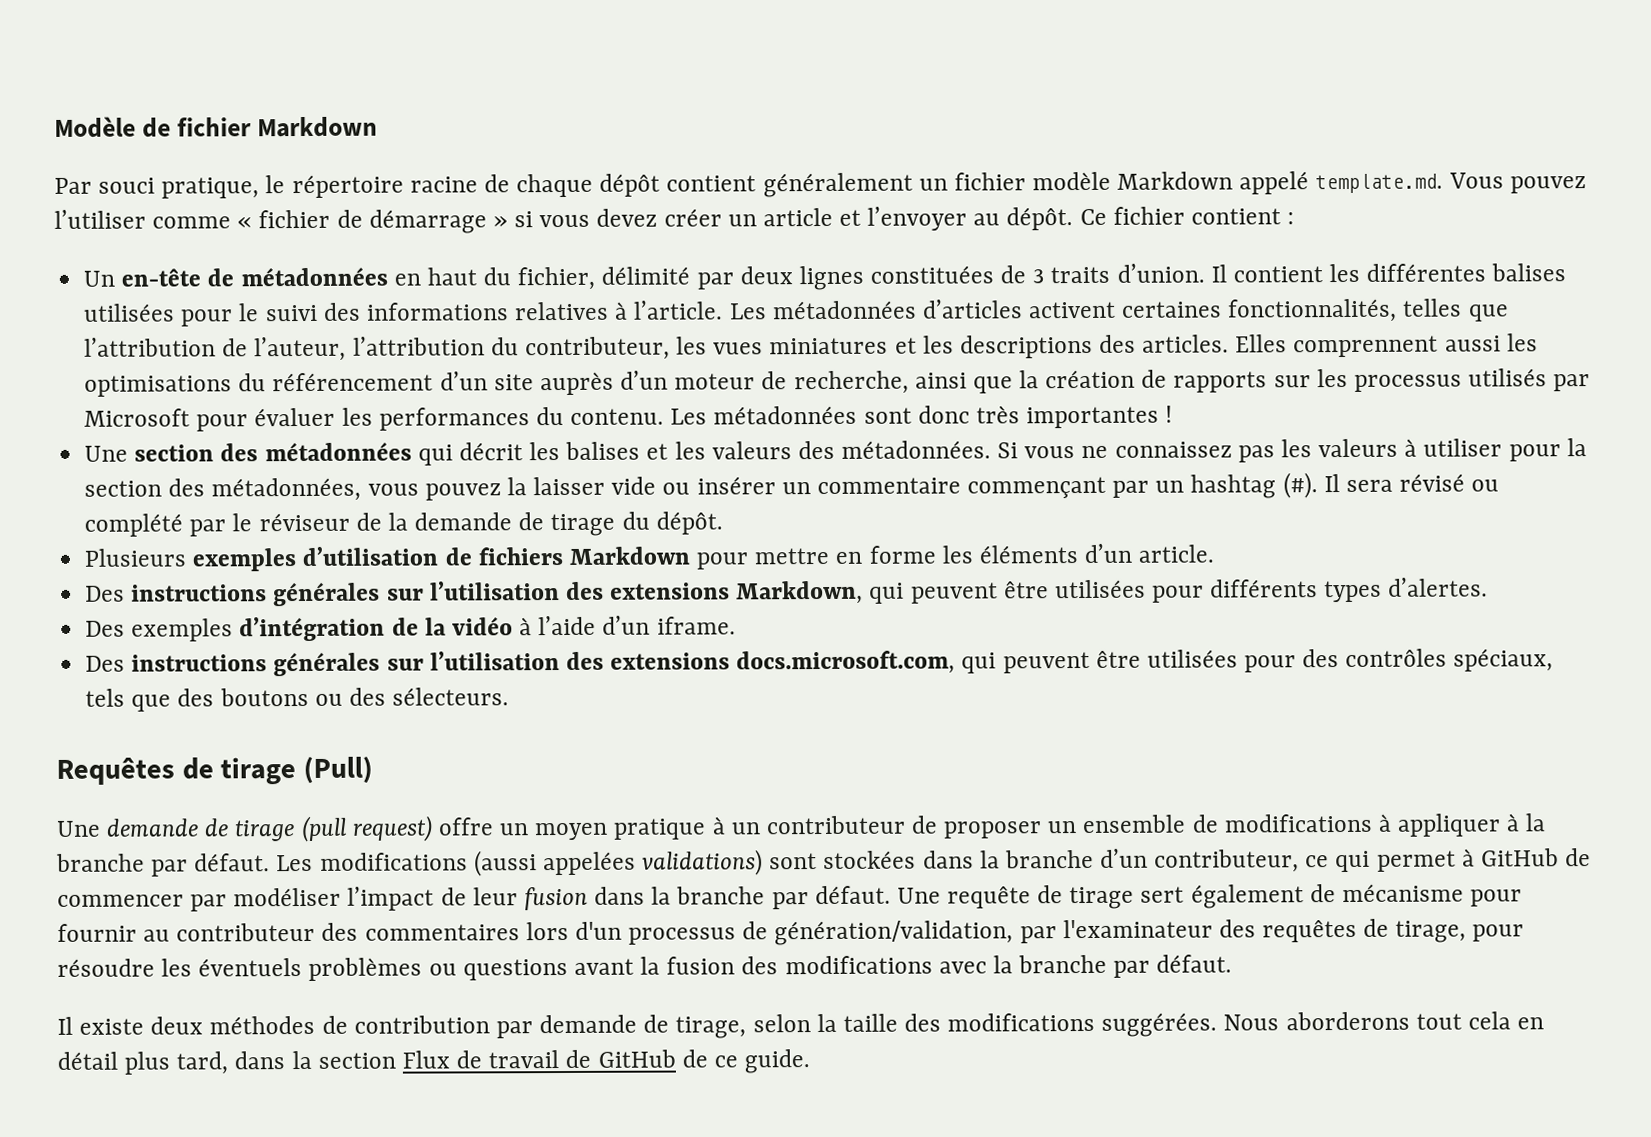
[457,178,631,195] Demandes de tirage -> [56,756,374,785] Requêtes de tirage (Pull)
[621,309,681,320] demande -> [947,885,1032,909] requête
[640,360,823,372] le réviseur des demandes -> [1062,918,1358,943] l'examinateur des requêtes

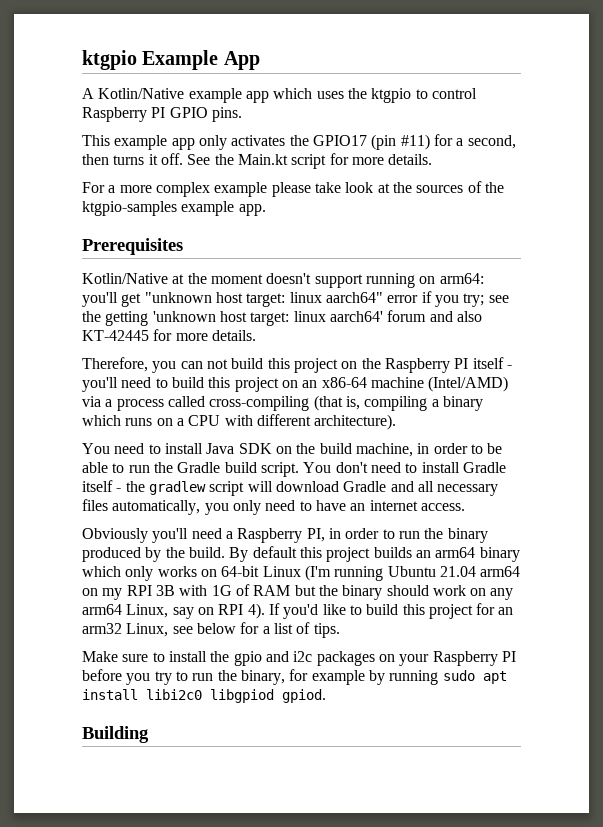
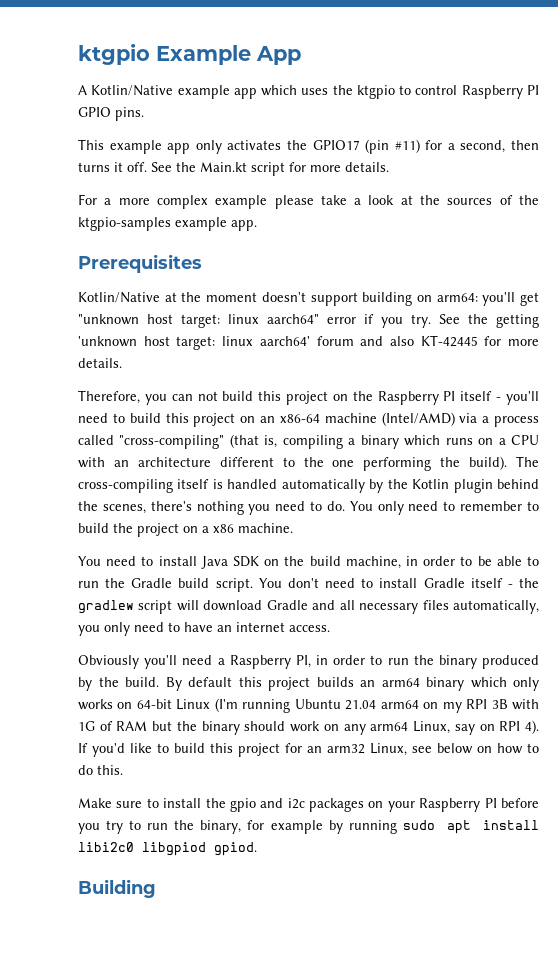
(341, 187) none -> [354,198,362,205] a
[365,273,415,288] running -> [362,292,413,306] building
[463,293,509,307] try; see -> [411,314,460,328] try. See
[209,396,310,411] cross-compiling -> [119,435,225,449] "cross-compiling"
[256,414,397,430] different architecture). -> [113,456,539,471] [78,479,540,493] [78,501,540,515] [78,523,293,537] an architecture different to the one performing the build). The cross-compiling itself is handled automatically by the Kotlin plugin behind the scenes, there's nothing you need to do. You only need to remember to build the project on a x86 machine.
[240,622,340,638] for a list of tips. -> [477,743,539,754] [78,765,123,775] on how to do this.

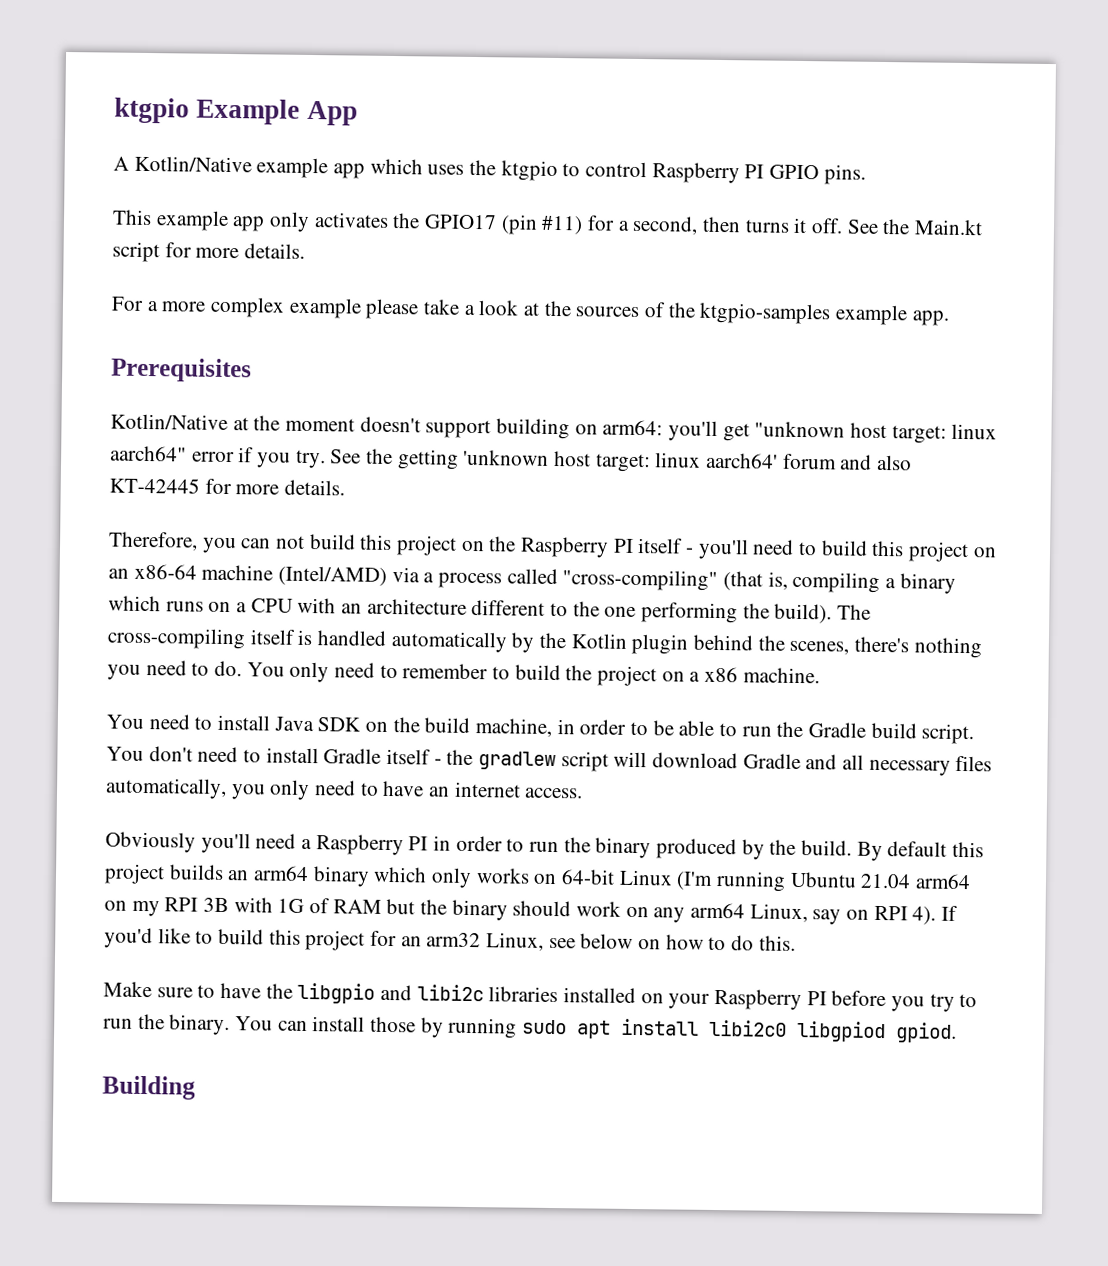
[295,655,311,668] PI, -> [408,836,429,851] PI
[163,798,365,812] install the gpio and i2c packages -> [220,982,637,1004] have the libgpio and libi2c libraries installed
[200,820,323,834] binary, for example -> [169,1014,417,1036] binary. You can install those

• _Exercise directions_
Return only the number of lines in the data above that hold the word "install".

• _Result_
2